D'après le passage sur la reprise du football à Bergame, à qui les ultras de la Curva Nord ont-ils adressé une lettre ouverte ?

● **Texte source**
++++++++
Épicentre, ultras et système-foot
On respecte une minute de silence en hommage aux victimes de l’épidémie – 34 634 en Italie, 16 470 en Lombardie. La région du nord a longtemps été l’épicentre européen d’une pandémie devenue mondiale, Bergame une ville martyre. « C’est une victoire de reprendre le football après toute cette souffrance », sourit humblement Roberto, venu en famille. Abonné au stade avec son fils Giacomo, véritable « bambino atalantino », le quadragénaire peine à cacher son émotion. « Le moment est important, il faut réussir à se divertir à nouveau. »
Tous ne partagent pas exactement le même sentiment, et les ultras de la Curva Nord ont longtemps protesté contre la reprise du championnat italien. Dans une lettre ouverte au président du club Antonio Percassi, ils demandaient de renoncer à la saison en cours avant d’afficher une banderole à l’extérieur de leur stade qualifiant la reprise de « décision absurde », affichant « la honte » d’un système-foot courant après l’argent. « Je les comprends, admet Roberto, mais le football est un vecteur de solidarité qui nous rassemble. Ici, on est soudés autour de deux choses : la valeur de l’effort, et le football. » À l’inverse de plusieurs stars du championnat italien ayant fait le choix de rentrer dans leurs pays, aucun joueur de l’Atalanta n’a quitté Bergame pendant le confinement. De quoi renforcer les liens entre le club et sa ville. Et Roberto d’appuyer : « La vie doit reprendre, le foot aussi. »
++++++++
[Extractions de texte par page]
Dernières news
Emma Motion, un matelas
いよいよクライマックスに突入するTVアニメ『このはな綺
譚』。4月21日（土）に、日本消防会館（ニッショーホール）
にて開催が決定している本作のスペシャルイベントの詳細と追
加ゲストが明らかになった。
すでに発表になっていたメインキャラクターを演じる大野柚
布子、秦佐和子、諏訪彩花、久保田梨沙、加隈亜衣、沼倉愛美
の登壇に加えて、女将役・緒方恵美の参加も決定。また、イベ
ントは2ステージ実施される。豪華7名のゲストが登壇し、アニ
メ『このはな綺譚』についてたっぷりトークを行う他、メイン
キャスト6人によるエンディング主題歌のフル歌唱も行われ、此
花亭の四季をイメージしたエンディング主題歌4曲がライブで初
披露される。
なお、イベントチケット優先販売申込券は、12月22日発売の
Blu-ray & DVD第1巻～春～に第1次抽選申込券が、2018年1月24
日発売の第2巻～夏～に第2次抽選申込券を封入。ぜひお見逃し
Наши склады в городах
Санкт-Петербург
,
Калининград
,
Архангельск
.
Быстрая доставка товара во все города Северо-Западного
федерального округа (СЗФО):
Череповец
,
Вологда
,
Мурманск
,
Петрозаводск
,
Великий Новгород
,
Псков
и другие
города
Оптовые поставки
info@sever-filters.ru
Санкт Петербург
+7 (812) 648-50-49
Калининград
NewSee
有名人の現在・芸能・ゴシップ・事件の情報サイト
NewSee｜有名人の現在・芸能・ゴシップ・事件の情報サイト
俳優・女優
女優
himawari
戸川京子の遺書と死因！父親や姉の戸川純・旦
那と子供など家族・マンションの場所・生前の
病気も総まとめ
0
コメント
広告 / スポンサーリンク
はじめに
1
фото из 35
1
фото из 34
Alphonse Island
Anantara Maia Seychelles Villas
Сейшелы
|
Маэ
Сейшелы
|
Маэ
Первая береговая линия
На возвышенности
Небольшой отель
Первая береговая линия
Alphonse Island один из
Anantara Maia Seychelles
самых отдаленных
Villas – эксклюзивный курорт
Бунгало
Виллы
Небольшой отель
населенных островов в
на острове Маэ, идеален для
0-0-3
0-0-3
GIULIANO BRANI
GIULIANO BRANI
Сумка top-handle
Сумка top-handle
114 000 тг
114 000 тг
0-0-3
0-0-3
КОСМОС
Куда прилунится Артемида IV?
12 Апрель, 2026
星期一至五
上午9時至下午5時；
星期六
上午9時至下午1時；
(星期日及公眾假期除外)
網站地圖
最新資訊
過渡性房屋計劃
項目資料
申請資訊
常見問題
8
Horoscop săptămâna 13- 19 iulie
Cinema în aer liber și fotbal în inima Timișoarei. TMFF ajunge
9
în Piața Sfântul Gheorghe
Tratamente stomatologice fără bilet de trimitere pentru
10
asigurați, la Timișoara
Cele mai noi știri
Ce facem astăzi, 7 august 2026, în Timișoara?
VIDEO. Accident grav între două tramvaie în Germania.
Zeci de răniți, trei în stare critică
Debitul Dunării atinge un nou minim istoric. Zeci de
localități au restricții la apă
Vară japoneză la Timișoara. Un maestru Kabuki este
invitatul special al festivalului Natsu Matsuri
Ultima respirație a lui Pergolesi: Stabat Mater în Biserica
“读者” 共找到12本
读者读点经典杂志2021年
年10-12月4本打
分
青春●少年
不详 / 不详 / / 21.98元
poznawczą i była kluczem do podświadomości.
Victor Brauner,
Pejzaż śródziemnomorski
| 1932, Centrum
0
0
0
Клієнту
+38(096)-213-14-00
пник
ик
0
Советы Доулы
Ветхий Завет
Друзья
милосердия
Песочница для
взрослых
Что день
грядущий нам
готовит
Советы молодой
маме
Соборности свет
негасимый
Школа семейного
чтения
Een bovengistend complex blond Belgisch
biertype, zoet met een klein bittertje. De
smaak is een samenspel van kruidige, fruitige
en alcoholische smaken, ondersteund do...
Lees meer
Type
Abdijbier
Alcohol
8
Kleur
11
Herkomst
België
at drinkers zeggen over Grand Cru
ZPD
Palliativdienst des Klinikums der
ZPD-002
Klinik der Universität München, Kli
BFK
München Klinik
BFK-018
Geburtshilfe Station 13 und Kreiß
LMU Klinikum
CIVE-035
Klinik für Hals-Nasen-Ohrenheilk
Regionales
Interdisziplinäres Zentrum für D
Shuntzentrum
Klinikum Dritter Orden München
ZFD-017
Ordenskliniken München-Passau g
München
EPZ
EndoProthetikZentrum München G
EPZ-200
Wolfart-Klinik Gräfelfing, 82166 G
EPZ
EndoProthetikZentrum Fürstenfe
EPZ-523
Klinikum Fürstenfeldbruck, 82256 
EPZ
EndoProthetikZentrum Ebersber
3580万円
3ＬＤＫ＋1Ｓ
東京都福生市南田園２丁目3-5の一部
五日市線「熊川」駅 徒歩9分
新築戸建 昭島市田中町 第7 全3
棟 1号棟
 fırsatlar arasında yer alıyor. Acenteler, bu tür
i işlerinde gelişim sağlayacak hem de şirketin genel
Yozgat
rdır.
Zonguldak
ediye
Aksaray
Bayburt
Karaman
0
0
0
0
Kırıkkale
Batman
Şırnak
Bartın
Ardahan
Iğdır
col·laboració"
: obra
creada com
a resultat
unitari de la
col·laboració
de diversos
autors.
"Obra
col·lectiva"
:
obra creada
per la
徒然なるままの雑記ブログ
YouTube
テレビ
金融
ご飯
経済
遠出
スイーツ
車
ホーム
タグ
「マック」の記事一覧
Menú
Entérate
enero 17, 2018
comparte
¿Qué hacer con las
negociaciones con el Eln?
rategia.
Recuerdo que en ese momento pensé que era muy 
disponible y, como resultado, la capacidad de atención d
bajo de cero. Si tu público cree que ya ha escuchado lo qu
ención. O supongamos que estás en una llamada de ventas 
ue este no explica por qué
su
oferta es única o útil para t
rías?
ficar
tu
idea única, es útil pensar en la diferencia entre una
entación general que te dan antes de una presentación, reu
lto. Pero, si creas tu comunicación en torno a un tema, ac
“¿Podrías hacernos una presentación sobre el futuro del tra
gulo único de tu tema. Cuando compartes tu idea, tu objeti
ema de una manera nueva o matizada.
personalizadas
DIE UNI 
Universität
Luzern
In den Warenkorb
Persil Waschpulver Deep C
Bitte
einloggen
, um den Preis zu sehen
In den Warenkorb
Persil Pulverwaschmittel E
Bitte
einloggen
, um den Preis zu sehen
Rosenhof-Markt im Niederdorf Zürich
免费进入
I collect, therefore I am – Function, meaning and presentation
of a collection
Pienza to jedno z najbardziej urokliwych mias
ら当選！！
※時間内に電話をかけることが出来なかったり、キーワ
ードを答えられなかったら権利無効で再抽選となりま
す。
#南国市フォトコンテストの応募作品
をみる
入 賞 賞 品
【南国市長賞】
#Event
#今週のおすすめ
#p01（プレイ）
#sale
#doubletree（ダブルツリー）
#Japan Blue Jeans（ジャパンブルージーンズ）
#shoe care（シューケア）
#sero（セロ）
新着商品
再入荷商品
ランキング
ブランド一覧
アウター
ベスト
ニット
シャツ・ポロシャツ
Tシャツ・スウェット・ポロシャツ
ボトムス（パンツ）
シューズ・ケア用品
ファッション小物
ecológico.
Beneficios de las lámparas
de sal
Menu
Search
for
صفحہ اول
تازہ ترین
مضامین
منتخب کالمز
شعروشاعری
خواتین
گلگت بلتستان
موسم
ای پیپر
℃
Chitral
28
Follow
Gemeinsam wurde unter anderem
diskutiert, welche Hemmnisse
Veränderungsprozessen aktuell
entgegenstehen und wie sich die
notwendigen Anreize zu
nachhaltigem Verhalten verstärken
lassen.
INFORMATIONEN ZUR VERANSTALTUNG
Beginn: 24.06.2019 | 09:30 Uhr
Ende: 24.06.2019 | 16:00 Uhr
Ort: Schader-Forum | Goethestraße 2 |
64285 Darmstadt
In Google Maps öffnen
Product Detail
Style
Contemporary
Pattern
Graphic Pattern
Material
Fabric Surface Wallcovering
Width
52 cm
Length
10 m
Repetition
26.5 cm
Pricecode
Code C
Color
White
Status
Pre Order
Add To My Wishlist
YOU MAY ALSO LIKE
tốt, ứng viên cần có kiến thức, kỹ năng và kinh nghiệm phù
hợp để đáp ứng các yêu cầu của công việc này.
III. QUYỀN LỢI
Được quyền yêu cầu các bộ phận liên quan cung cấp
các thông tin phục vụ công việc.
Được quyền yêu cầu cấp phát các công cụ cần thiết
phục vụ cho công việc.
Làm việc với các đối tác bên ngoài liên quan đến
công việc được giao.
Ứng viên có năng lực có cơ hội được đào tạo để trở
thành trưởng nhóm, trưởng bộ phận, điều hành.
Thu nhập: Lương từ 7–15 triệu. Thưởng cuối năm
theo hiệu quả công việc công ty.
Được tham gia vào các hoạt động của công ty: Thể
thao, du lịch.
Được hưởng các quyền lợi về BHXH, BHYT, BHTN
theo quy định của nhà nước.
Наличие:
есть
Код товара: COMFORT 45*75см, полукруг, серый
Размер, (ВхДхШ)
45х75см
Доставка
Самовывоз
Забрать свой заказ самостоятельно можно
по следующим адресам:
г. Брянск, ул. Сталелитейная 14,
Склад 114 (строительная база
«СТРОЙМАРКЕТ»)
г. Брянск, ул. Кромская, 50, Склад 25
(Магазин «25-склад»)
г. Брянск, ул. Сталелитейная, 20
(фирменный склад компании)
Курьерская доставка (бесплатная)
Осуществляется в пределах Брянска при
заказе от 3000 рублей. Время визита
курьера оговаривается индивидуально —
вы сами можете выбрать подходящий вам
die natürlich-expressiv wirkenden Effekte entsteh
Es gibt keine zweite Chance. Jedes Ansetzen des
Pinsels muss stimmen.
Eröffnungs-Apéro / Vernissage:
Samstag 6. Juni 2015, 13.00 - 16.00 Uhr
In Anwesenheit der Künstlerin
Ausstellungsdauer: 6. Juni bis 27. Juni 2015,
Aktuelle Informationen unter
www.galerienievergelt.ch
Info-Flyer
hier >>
++++++++
● **Consigne réalisée**
Au président du club, Antonio Percassi.